Rackspace sent shockwaves through the tech world on Thursday by informing the SEC it had hired Morgan Stanley to begin formally exploring a merger or acquisition.
On Friday, Rackspace partners told CRN they're still trying to figure out which cloud vendors could be potential suitors.
In the Rackspace channel, speculation as to who might buy the cloud vendor falls into two categories: companies already in the OpenStack ecosystem that Rackspace had a major role in developing, and companies that might be looking to make an authoritative entrance into the premium end of the public cloud market.
Jeff Chandler, President of American Technology Services, a managed services provider and Rackspace partner, told CRN that “it seems inevitable that Rackspace will be acquired by somebody and this seems as good a time as any.”
Chandler doesn’t see companies that have already carved out solid positions in their respective markets, like Verizon, Amazon or IBM, making bids.
"As a channel partner, we would welcome an acquisition of Rackspace by a larger company that has a better developed channel partner program, such as Microsoft, Dell, or even Citrix,” he told CRN.
Partners told CRN it seems likely that whatever company makes a play for Rackspace will be committed to OpenStack.
At least one Wall Street analyst shares this view. "Because Rackspace operates the largest production deployment of OpenStack and is the second-largest public cloud provider to Amazon Web Services, it could be a strategic asset to other companies in the OpenStack ecosystem, such as AT&T, IBM, EMC, HP, and VMware,” wrote Jim Breen, an analyst at William Blair & Co., in a report published Friday.
Rackspace spokespeople told CRN they could not comment on Thursday’s announcement, which has generated a fair amount of uncertainty within the San Antonio-based vendor's channel.
In its SEC filing, Rackspace said the price wars in the public cloud space were forcing it to seek a strategic partnership. But many industry watchers noted that Rackspace has never really been in head-to-head competition with Amazon or Google, and instead positions its cloud as a premium offering, one built around a concept it markets as "fanatical support.”
If Rackspace does get acquired, the company that buys it will be interested in using this commitment to top-tier services to differentiate themselves from the big commodity cloud players Rackspace claims are pushing them to seek acquisition in the first place, partners said.
Cisco has been frequently mentioned as a possible suitor.
Kent MacDonald, vice president at Long View Systems, a Canadian managed services provider and Cisco partner, hasn’t heard rumors about such a partnership, but said "it certainly would be a jump-start to have a very scalable cloud infrastructure."
Cisco's Intercloud, a global chain of regional data centers, would be bolstered quickly with Cisco taking over the Rackspace infrastructure, MacDonald said.
"I would certainly be more comfortable with a Cisco-owned infrastructure. They would be large global players that they can go out and brand, and we'll have this mix of former competitors under the Cisco banner that we can work with,” MacDonald said.
Financial markets are reacting positively to the prospect of a Rackspace acquisition. Rackspace shares, which were trading at $28.28 a share before the announcement, rose nearly 18 percent on Friday, closing at $36.12 per share.

Recorded information -
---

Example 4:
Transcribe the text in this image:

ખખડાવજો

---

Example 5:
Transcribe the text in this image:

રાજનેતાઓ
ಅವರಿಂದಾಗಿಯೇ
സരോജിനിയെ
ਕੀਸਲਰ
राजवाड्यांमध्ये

Goal of the exercise - Please explain, in one to three sentences, why the analyst Jim Breen sees Rackspace as a possible strategic asset to other companies in the OpenStack ecosystem, according to the Rackspace article. The rows have no connection to the Rackspace article.

Answer for the task - Rackspace operates the largest production deployment of OpenStack. It is also the second-largest public cloud provider to Amazon Web Services.